The main thrust of the article is the ways in which laws that are unpopular but difficult to change or take off the books for political reasons can de facto change, through selective enforcement. The whole thing is worth reading, but naturally I found the sections on obscenity and copyright to be particularly compelling. The author, Tim Wu, comes up with a concept he called "tolerated use", which basically refers to the blind eye that so many copyright holders turn to fanworks and certain types of file-sharing.

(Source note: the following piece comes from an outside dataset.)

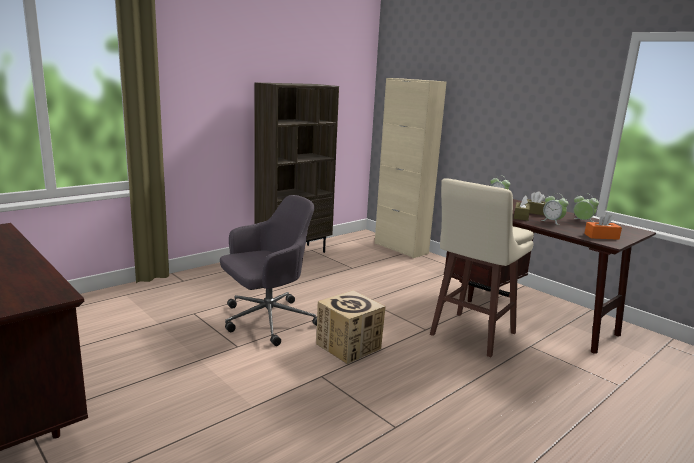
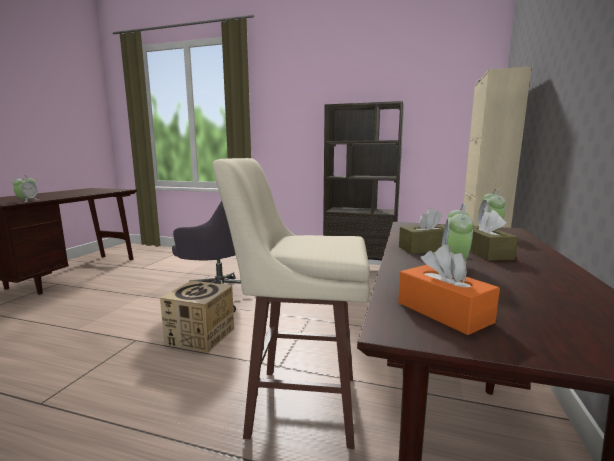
camera: 60 degrees right, 5 degrees down
alarm clock [574,193,599,222] -> alarm clock moved to [12,175,38,202]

This spring, at the Max-Planck Institute in Bonn, Germany, I gave a talk on the phenomenon of tolerated use, and in the audience was Stanford professor Larry Lessig, a Thomas Jefferson figure in the information revolution. "So here's what I want to know," he asked. "Why should we tolerate tolerated use?" His point: If you care about free expression and the core reasons for our copyright law—i.e., protecting the artists—why would you put up with a system that makes something like fan art illegal and then tries to ignore the problem? Surely the right answer is to fight for reform of the copyright law: Have the law declare clearly that most noncommercial activities, like fan sites and remixes, are simply beyond the reach of the law.

Lessig has a point. It is hard to see how anyone could endorse a system that declares many inoffensive activities illegal, with the tacit understanding that the law will usually not be enforced, leaving sanctions hanging overhead like copyright's own Sword of Damocles. The symbolic legal message is preposterous: "Remember, copyright is important, and you're breaking the law and you may face massive fines. But on the other hand, your site is totally great, so keep going!"


I think everyone in fandom has felt this way, that we're just one C&D letter away from destruction. Maybe we're not really at risk in practice, except in certain cases (the article talks about the WB and their zeal in going after HP porn, for example), but it would be great for the law to acknowledge the practice. But that's kind of the whole point of this article -- it's one thing for the government to turn a blind eye to things like fansites, it's another for them to risk angering big forces like Big Media/the religious right/the heartland (to bring in the other segments of the article, which cover drug use, religion, and immigration). So we're stuck with a hodgepodge.

Anyway. Thought-provoking series, and a fairly quick read. Recommended.